設立当初の記録。課長は、設立当初からいる。三年前に俺を配属した男は、二十年前に、この部署を作った側の人間だった。
ファイルは閉じていた。中は見ていない。見るつもりもなかった。他人の机の上のものを開く趣味はない。ただ、背表紙の隅に、手書きの文字があった。印刷ではなく、手で書かれていた。課長の字だと思った。今も督促のメモで見る、あの字だった。
俺は、自分の手帳の所見を思い出した。誰にも提出しない、手書きの一行。課長も、手で書く人だった。システムに残さず、手で、紙に書く。残したくないものほど、人は手で書くのかもしれない。打てば記録に残る。書けば、自分の手元にだけ残る。
「外れ値:8%」
その下に、何か書いてあった。インクが薄れていて、読めなかった。ただ、「8%」の数字だけは、はっきり読めた。二十年前から、外れ値は8%だった。一度も、変わっていない。
俺が鶴田から渡された外れ値の概要も、8%だった。二十年、同じ数字が、同じ非公開のまま引き継がれてきた。設立した人間が隠し、今も同じ人間が、同じ部署で、同じ数字を隠している。隠す側が、一度も入れ替わっていない。それが、この部署の本当の姿なのかもしれなかった。
◇
設立当初から、外れ値は8%だった。課長は設立当初から、それを知っていた。そして、隠してきた。二十年、ずっと。
課長が戻ってきた。足音に気づくのが、遅れた。
「何をしている」
「書類を、お持ちしました」
「置いておけ」
課長は机に着いた。古いファイルを、引き出しにしまった。何も言わなかった。叱責もしなかった。ただ、しまうとき、少しだけ手が止まった。ファイルを引き出しの奥へ押し込む、その最後のところで、指が一瞬、背表紙に残った。名残を惜しむような、確かめるような、短い止まり方だった。
◇
廊下に出た。
課長が外れ値を隠す理由は、制度を守るためだ。8%が公開されれば、折衝課の存在意義が揺らぐ。だから隠す。それはわかる。理屈は、通っている。ただ、あの止まった手は、制度の話をしている手ではなかった。制度を守る人間は、書類をしまうときに、あんなふうに指を残したりしない。

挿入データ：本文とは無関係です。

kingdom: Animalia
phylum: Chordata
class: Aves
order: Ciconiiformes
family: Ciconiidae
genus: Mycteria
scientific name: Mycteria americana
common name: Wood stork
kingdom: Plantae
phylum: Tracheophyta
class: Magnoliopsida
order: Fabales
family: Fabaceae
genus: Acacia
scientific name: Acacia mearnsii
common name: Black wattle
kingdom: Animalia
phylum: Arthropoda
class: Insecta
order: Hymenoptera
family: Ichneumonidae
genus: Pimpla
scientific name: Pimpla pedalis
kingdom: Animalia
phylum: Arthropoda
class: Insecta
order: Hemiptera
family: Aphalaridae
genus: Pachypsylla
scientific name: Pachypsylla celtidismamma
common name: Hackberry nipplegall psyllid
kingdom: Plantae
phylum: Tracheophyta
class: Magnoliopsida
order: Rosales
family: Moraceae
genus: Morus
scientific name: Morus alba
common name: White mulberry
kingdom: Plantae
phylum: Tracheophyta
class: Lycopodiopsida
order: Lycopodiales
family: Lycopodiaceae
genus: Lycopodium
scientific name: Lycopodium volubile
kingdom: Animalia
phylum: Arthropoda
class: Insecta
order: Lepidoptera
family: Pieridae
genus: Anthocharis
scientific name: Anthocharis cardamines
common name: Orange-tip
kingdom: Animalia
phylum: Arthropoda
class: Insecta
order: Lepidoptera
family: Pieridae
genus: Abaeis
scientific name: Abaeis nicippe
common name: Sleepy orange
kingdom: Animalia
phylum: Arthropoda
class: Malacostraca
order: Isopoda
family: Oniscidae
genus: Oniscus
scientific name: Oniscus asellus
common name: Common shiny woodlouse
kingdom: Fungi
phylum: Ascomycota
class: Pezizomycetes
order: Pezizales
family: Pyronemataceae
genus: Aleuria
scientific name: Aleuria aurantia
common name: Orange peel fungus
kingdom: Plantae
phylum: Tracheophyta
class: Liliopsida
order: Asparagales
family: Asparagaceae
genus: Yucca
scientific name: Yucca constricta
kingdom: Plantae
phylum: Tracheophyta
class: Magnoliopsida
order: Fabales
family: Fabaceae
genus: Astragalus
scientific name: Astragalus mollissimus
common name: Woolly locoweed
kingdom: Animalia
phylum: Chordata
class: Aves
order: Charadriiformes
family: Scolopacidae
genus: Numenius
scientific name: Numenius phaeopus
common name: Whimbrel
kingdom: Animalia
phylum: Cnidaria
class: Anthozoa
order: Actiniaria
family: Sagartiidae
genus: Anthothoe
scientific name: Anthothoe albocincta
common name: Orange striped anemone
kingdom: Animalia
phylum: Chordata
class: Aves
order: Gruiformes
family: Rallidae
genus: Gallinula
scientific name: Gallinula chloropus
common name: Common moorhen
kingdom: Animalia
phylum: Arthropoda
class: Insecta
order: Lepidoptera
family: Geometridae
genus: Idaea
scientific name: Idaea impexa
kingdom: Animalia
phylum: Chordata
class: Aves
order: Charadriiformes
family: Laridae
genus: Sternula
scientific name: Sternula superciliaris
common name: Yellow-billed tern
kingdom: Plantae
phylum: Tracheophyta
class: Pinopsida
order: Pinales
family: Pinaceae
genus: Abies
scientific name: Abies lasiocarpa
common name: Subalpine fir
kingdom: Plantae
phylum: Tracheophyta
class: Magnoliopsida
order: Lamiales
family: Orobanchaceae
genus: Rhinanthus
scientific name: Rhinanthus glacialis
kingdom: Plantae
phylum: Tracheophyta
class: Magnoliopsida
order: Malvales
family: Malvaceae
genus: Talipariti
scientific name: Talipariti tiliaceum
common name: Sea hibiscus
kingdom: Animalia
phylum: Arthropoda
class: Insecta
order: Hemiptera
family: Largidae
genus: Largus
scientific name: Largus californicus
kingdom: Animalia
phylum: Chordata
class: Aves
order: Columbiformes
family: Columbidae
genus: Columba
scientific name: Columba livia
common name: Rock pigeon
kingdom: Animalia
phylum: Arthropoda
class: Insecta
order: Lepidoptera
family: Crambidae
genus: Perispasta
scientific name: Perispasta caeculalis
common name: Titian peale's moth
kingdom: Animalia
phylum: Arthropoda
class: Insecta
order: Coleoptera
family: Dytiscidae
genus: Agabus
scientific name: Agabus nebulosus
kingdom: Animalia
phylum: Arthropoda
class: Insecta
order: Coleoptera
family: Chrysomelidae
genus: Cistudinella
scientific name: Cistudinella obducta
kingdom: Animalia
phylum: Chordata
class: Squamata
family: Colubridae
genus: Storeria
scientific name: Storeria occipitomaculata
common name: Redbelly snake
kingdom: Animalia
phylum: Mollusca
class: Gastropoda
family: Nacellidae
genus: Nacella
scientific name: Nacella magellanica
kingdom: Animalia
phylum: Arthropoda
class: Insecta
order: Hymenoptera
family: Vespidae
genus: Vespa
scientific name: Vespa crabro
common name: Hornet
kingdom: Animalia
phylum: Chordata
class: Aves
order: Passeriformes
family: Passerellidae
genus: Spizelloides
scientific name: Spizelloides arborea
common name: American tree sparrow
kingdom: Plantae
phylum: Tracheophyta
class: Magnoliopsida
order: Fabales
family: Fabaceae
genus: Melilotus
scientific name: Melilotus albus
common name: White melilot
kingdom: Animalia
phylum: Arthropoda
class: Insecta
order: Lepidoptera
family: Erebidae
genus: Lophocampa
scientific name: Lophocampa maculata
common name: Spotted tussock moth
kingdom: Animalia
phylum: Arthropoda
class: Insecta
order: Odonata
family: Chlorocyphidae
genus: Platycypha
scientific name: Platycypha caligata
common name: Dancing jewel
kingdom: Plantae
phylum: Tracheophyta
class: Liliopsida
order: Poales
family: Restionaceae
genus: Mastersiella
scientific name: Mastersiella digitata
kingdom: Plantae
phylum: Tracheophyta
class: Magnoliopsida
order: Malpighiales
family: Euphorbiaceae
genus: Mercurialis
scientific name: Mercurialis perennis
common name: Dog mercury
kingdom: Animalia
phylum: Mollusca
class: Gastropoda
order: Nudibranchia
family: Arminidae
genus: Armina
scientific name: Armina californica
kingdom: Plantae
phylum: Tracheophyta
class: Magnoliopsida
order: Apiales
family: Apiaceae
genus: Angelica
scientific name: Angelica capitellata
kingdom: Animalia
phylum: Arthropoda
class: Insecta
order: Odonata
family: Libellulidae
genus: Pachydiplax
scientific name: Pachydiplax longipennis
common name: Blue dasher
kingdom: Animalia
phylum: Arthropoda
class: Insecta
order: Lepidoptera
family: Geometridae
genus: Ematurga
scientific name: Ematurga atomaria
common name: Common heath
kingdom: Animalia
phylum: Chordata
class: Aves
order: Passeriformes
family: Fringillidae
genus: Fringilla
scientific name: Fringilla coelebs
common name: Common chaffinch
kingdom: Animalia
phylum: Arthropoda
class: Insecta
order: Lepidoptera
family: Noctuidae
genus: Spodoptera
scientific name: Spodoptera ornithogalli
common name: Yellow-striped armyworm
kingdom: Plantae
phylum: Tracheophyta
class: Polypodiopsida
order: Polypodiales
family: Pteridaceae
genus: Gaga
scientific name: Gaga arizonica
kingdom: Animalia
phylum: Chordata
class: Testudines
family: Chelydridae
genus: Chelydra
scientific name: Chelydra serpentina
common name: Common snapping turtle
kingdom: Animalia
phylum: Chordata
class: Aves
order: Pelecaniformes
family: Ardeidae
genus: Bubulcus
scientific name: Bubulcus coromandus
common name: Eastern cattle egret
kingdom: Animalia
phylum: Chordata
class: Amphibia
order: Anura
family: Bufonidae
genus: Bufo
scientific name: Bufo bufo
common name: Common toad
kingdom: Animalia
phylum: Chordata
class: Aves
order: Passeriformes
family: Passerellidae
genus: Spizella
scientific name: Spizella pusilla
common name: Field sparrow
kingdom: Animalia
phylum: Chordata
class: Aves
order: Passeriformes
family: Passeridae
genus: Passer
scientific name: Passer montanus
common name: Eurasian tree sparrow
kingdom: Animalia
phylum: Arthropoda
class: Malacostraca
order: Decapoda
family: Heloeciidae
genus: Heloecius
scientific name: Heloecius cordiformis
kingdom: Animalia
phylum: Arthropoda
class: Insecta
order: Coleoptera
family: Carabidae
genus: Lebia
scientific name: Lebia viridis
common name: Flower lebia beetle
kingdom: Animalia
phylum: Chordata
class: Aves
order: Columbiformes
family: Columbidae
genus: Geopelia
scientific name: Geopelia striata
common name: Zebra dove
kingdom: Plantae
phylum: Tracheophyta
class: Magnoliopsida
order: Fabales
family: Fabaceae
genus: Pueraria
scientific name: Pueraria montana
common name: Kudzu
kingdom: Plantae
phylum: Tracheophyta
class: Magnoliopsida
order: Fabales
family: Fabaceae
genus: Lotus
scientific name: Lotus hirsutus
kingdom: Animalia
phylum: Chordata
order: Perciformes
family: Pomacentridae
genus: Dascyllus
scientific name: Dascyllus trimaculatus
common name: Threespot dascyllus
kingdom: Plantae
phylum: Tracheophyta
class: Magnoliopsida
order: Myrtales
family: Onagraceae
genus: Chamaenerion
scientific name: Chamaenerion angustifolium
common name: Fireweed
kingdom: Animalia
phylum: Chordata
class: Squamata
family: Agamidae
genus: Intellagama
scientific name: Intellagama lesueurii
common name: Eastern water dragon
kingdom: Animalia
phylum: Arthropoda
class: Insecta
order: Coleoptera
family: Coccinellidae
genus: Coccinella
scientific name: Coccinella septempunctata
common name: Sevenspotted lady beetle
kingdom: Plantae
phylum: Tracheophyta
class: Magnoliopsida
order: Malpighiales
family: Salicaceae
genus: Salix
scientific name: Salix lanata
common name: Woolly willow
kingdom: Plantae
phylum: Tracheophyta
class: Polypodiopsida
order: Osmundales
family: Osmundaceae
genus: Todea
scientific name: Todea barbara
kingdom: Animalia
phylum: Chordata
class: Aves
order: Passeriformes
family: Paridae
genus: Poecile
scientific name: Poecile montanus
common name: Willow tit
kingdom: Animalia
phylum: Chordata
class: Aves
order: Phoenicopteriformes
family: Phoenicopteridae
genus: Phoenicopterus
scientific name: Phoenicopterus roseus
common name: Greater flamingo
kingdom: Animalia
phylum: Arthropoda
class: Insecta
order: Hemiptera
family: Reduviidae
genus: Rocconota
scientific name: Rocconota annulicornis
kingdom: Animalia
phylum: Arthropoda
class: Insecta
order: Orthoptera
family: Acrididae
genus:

設立記録の、薄れた一行を思い出した。「8%」の下の、読めなかった文字。あれは数字ではなく、誰かの名前だったかもしれない。そう思った理由は、自分でも、わからなかった。ただ、課長の手が止まったのは、数字をしまうときの止まり方ではなかった。何か——あるいは、誰かを、しまうときの手だった。